Паника в Борках (Свида) - страница 103

— На мне кровь и проклятие!

— Смотри на Христа; его кровь смыла наши грехи. А проклятие? Кто наложил его на тебя?

— Бог и судьба!

— Бог не налагает проклятия, а судьба? Почему считаешь свою — тяжелее других?

Надрывающий душу хохот огласил келью.

— Святая душа, что можешь ты знать о жизни?

— Я не родилась в келье, и не радость или потребность подвига привели меня сюда, — прозвучал тихий кроткий ответ. — Кто проклял тебя, отец или мать?

— Нет, он, кого я убил самосудом, и с него начался ряд преступлений и страшных смертей!

С землисто-серого лица смотрели на инокиню полные безумного ужаса глаза.

— Кто ты?

— Пестровский крестьянин Влас Корунов, — прозвучал бессознательный ответ.

Слабая, больная улыбка пробежала по лицу инокини.

— Вот видишь, судьба свела нас — почти земляков. Я из Красноболотова! — и, тихо наклонив его голову, прикрыла ее иноческой мантией. Под нею раздались тяжелые мужские рыдания. Чуть прижимая рукой прикрытую голову, устремила инокиня свои полные слез глаза на лик распятого Спасителя.

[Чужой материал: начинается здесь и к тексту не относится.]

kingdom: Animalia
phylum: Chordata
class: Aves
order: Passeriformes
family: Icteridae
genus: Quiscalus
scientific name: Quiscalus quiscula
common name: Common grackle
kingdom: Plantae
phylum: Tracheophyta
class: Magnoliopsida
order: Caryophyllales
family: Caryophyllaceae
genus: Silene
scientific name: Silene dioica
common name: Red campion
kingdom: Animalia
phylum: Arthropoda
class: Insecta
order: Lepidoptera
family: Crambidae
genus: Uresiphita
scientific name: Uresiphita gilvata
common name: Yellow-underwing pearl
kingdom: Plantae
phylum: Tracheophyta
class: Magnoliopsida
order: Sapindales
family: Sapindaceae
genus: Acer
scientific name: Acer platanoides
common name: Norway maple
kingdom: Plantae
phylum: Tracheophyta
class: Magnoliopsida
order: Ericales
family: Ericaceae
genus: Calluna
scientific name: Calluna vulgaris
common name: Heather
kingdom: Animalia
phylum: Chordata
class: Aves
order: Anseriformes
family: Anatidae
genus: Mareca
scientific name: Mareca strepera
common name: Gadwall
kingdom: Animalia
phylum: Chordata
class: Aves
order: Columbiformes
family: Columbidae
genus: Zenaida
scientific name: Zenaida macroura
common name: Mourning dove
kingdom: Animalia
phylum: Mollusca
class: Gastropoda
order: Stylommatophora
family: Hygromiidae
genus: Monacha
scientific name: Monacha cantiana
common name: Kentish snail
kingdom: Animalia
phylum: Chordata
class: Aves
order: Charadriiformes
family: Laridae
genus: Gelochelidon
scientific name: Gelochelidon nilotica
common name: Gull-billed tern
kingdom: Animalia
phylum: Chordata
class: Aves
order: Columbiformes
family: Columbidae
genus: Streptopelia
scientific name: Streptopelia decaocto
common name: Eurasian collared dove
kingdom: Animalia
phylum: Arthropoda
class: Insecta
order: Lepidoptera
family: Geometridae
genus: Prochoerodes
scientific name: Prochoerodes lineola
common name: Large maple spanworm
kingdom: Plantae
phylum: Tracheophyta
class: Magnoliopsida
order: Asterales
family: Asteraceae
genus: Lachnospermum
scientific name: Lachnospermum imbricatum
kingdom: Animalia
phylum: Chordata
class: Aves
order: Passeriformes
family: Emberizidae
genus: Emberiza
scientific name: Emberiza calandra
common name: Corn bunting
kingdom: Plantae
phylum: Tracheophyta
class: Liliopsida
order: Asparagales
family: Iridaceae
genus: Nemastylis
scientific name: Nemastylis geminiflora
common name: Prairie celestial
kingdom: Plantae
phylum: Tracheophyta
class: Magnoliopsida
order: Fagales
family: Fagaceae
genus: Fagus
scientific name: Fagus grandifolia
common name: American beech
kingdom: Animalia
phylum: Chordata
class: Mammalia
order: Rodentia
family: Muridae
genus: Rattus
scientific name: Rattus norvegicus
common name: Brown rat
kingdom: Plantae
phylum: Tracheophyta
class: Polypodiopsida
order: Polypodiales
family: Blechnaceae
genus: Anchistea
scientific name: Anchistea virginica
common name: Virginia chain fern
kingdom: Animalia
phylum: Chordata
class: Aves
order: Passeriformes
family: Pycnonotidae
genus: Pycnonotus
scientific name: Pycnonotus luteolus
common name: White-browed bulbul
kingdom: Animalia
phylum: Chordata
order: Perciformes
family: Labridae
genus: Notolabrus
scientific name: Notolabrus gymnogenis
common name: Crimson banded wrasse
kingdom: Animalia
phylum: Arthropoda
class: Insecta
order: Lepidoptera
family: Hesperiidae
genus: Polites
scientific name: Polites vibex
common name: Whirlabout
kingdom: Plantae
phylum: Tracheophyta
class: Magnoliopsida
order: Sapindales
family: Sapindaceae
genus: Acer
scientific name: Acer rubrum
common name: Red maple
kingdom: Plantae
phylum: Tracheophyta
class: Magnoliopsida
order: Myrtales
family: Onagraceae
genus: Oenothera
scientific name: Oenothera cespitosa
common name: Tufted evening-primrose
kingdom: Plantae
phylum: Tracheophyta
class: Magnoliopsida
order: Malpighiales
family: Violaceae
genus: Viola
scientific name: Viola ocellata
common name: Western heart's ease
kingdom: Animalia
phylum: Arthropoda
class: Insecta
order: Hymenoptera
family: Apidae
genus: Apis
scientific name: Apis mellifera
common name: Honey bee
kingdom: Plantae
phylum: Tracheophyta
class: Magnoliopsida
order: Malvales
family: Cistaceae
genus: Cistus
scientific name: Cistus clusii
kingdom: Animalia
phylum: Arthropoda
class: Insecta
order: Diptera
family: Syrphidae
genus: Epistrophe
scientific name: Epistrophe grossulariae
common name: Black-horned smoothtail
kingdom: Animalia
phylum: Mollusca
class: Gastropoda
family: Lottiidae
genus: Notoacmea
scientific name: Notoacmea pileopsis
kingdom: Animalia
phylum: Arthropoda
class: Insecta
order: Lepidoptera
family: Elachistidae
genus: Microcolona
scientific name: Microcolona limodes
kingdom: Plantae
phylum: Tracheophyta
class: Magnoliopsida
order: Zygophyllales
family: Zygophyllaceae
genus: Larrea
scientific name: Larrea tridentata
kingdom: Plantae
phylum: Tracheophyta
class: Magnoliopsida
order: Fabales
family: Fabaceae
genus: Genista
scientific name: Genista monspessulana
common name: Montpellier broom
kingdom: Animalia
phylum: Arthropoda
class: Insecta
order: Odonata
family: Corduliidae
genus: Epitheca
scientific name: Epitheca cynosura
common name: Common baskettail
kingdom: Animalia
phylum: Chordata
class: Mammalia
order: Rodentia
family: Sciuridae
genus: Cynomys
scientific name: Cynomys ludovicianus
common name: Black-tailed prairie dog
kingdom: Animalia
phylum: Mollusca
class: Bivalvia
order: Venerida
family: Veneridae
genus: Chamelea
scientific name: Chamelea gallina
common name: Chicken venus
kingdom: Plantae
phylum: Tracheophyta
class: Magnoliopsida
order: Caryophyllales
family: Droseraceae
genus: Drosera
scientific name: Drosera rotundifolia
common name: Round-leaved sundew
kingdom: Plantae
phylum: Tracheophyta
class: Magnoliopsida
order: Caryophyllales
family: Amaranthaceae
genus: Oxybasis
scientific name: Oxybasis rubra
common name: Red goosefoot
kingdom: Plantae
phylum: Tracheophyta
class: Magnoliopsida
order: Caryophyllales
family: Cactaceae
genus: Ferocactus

— Боже милостивый, спаси, облегчи страждущего, и если нужна искупительная жертва, пусть я буду ею за него, — летела к Богу пламенная молитва из уст стоящей на краю могилы игуменьи…

Тише и тише рыдания… И вдруг полилась исповедь; от жутких слов ее, казалось, померк яркий солнечный свет в келье. Чудится, как среди ночной тьмы крадется к хлевушку Гнедка согнутая фигура конокрада… Из хаты выбегает Влас… погоня… и все подробности нечеловеческого избиения узнанного Григория. Запахом теплой крови обдало лицо игуменьи, знакомый голос просит пощады, тяжело стонет, харкает кровью… трещат ломающиеся кости, кровоточат проткнутые глаза… Как мертвая опустилась, осунулась в глубоком кресле, закрылись глаза на безжизненном лице, рука соскользнула с головы несчастного, чей крест минутой раньше она самоотверженно просила Бога переложить на нее.

Исповедь лилась и лилась. Промелькнули ограбленный и брошенный в тайге, избитая до смерти Ариша, оставленный на произвол судьбы Василий, страшная кончина новобрачных, тихая смерть второй незаконной жены под горой благоухающих роз и… тишина!

Молчит облегченный исповедью Влас; нет признаков жизни и в монахине. Но вот поднялись ее отяжелевшие веки, слепые от слез глаза устремились на лик Распятого, в груди же ни молитвы, ни жизни…

Трещит масло в лампаде; с жужжаньем бьется об оконное стекло муха. В мертвой тишине кельи наступает суд Бога.

Задрожал от непонятного страха накрытый мантией Влас. Чувствует, будто келья полна людей. Слышит шепот чьей-то молитвы. Чудится ему шелест крыльев над головой монахини. Мать-игуменья сидит, не шелохнется, она тоже чувствует прилет неземных гостей. Из ее немигающих глаз ручьем льются слезы. Нет сил на прощение, просит помощи у Распятого.